The embodiment of FIG. 3C can be configured to be operated by a local control system that can be cloud based, or based on an EMS server. In this configuration one, two, three or more, ten, ten or more pumper trucks (each with its respective sprinkler towers) are configured in an area at risk for fire. This group of pumper-truck-tower-systems can be controlled by a firefighter at the area, or remotely. Each of these pumper-truck-tower-systems can have one, two, three or more sprinkler tower systems associated with each pumper truck. This configuration greatly reduces the number of firefighting personnel that are need to be on the ground in the area at risk. For example, if one or two firefighters are need for each pumper truck, depending upon the size and number of sprinkler tower systems for each pumper truck, the configuration can reduce the number of firefighters needed to effectively protect the area at risk by 5 or more, 6 or more 7 or more, 10 or more, from 5 to 12, and fewer or greater numbers.

Thus, it is believed that each embodiment of the configuration of the pumper-truck-tower-systems (e.g., FIG. 3A), is equal to 3 to 12 fire fighter equivalents, 4 to 7 fire fighter equivalents, 5 to 10 firefighter equivalents. A firefighter equivalent is the number of firefights that are no longer necessary, and thus replaced by the pumper-truck-tower-systems, to safely and effectively provide the same level of fire protection for a specific area.

Thus, these pumper-truck-tower-systems can be a significant force multiplier, and also greatly reduce the risks to fire fighters.

It is noted that there is no requirement to provide or address the theory underlying the novel and groundbreaking performance or other beneficial features and properties that are the subject of, or associated with, embodiments of the present inventions. Nevertheless, various theories are provided in this specification to further advance the art in this important area, and in particular in the important area of lasers, laser processing and laser applications. These theories put forth in this specification, and unless expressly stated otherwise, in no way limit, restrict or narrow the scope of protection to be afforded the claimed inventions. These theories many not be required or practiced to utilize the present inventions. It is further understood that the present inventions may lead to new, and heretofore unknown theories to explain the operation, function and features of embodiments of the methods, articles, materials, devices and system of the present inventions; and such later developed theories shall not limit the scope of protection afforded the present inventions.
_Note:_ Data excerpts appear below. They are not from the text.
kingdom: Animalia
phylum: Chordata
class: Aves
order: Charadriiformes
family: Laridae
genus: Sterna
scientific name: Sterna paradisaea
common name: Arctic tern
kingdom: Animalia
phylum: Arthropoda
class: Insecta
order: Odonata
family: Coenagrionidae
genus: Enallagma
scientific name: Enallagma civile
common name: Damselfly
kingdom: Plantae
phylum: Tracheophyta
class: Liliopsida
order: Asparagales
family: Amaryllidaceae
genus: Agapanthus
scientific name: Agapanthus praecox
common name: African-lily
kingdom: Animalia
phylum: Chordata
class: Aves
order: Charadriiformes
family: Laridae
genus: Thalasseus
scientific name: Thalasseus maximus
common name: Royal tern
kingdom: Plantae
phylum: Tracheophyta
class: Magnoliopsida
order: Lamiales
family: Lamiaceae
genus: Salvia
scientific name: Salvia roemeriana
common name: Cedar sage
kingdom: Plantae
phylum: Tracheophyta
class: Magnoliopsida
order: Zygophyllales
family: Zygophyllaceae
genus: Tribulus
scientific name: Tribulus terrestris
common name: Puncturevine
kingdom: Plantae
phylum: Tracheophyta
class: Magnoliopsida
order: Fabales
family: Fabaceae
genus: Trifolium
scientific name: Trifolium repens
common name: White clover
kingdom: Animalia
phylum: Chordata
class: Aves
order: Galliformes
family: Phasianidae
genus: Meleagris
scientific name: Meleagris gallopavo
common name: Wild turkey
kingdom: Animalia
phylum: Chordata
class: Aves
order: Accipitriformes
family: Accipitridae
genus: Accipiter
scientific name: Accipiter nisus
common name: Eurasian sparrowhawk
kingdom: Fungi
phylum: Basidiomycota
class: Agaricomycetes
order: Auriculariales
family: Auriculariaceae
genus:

The various embodiments of networks, systems for providing and displaying data and information set forth in this specification may be used in the above identified fields and in various other fields. Additionally, these embodiments, for example, may be used with: existing networks, emergency systems, social media systems, alert systems, broadcast systems, as well as other existing equipment; future systems and activities; and such items that may be modified, in-part, based on the teachings of this specification. Further, the various embodiments set forth in this specification may be used with each other in different and various combinations. Thus, for example, the configurations provided in the various embodiments of this specification may be used with each other. For example, the components of an embodiment having A, A′ and B and the components of an embodiment having A″, C and D can be used with each other in various combinations, e.g., A, C, D, and A. A″ C and D, etc., in accordance with the teaching of this Specification. The scope of protection afforded the present inventions should not be limited to a particular embodiment, configuration or arrangement that is set forth in a particular embodiment, example, or in an embodiment in a particular Figure.

The invention may be embodied in other forms than those specifically disclosed herein without departing from its spirit or essential characteristics. The described embodiments are to be considered in all respects only as illustrative and not restrictive.